# [WHAT THE TASK REQUIRES]
From the data below, return each line in which the string "CROSS" is found.

# [AVAILABLE RECORDS]
-=-=-
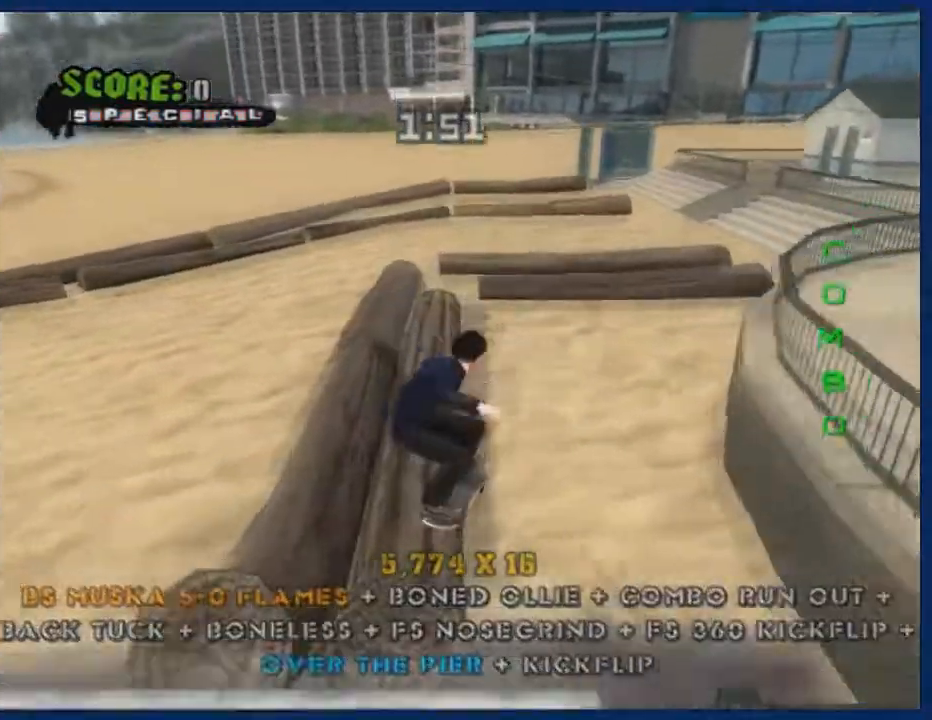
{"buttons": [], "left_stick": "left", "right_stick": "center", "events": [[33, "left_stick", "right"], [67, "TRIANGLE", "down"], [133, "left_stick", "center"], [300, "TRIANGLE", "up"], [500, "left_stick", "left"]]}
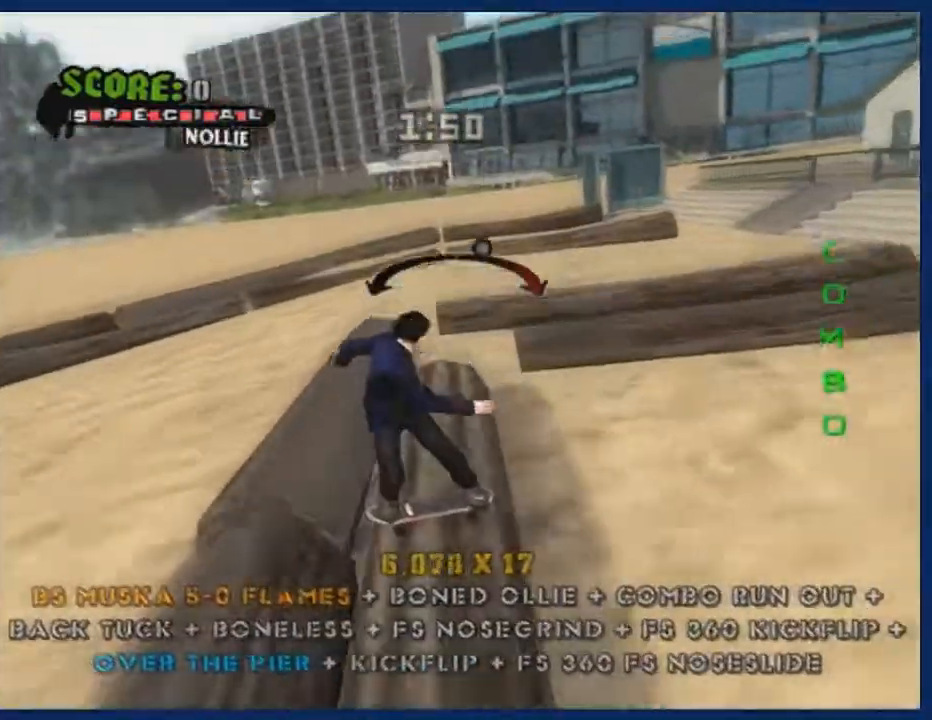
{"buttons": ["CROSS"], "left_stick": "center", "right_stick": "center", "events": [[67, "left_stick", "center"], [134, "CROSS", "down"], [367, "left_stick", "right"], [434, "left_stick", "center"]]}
-=-=-
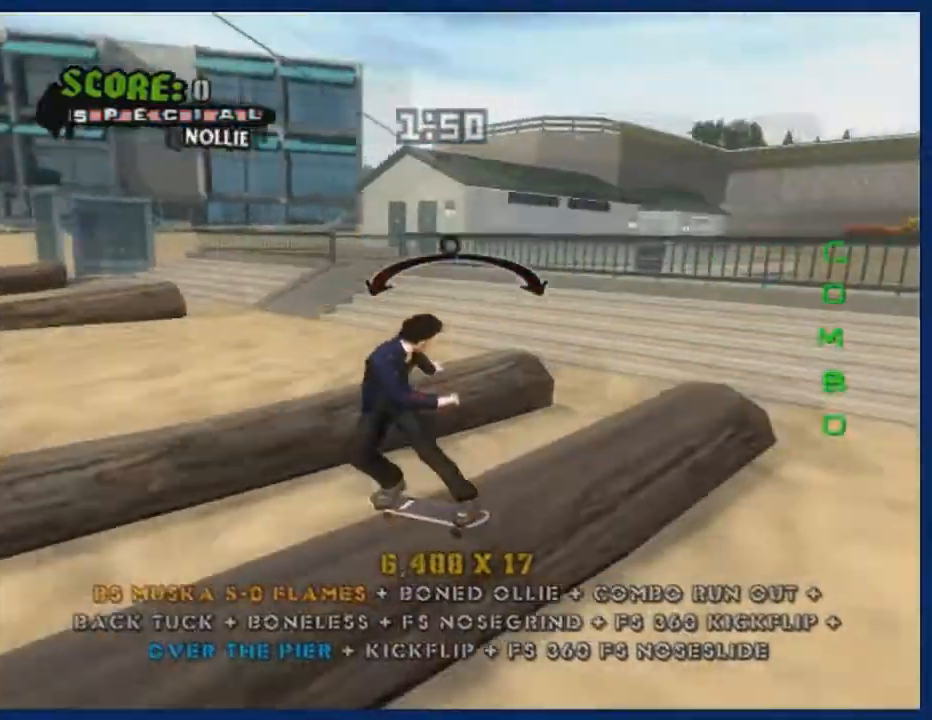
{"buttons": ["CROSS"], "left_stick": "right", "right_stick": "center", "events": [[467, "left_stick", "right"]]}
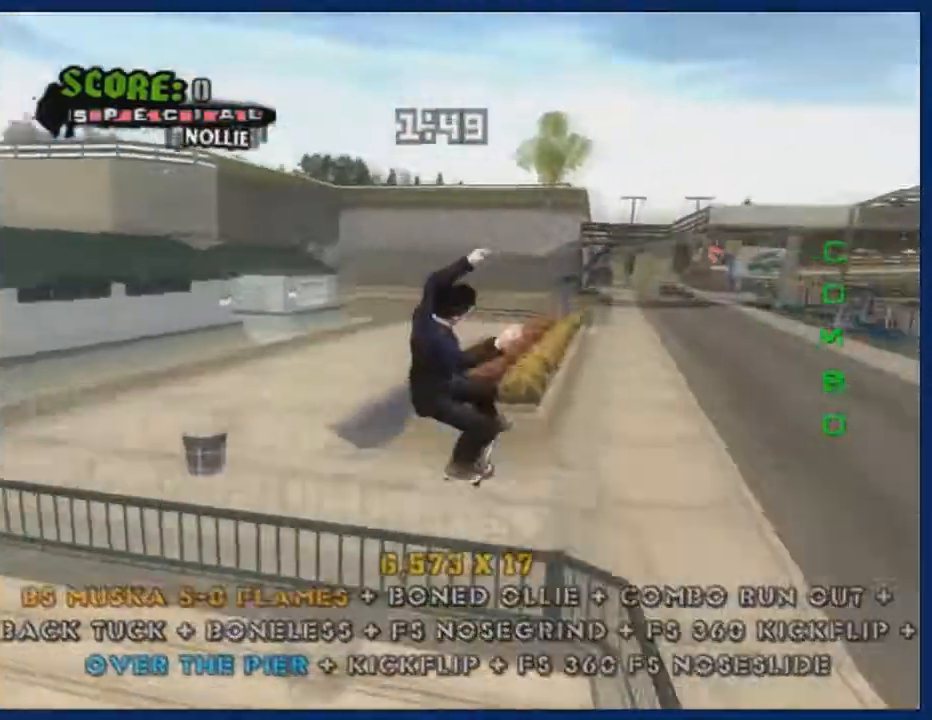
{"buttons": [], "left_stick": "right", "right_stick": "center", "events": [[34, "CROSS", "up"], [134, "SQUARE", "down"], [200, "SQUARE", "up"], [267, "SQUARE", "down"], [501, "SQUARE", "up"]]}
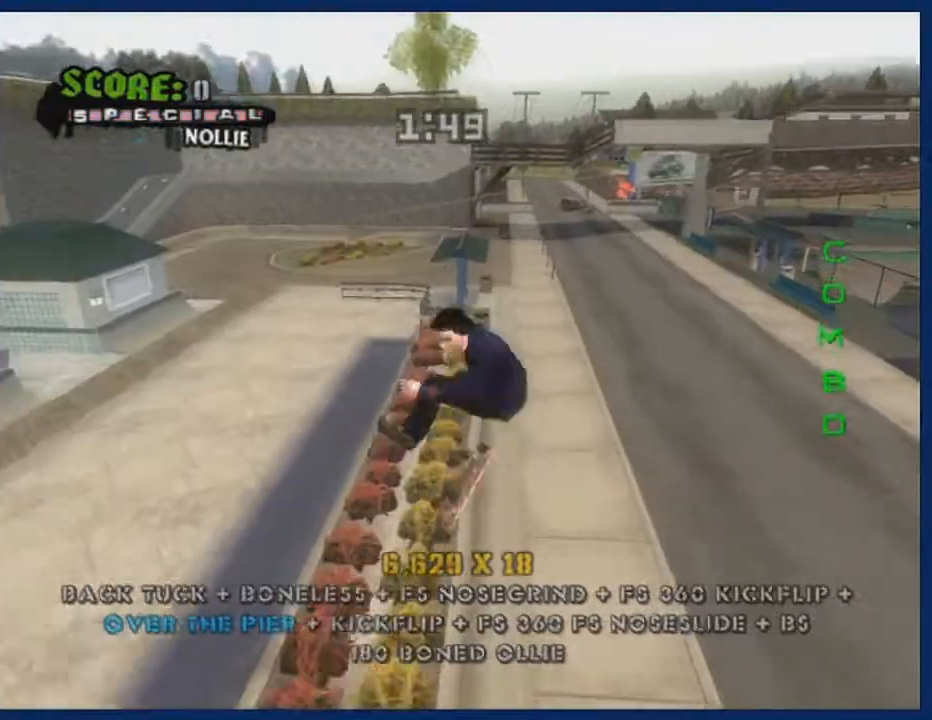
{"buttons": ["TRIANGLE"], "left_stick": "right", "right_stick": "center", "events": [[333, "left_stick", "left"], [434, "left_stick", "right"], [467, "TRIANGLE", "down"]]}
-=-=-
# [EXERCISE RESPONSE]
{"buttons": ["CROSS"], "left_stick": "center", "right_stick": "center", "events": [[67, "left_stick", "center"], [134, "CROSS", "down"], [367, "left_stick", "right"], [434, "left_stick", "center"]]}
{"buttons": ["CROSS"], "left_stick": "right", "right_stick": "center", "events": [[467, "left_stick", "right"]]}
{"buttons": [], "left_stick": "right", "right_stick": "center", "events": [[34, "CROSS", "up"], [134, "SQUARE", "down"], [200, "SQUARE", "up"], [267, "SQUARE", "down"], [501, "SQUARE", "up"]]}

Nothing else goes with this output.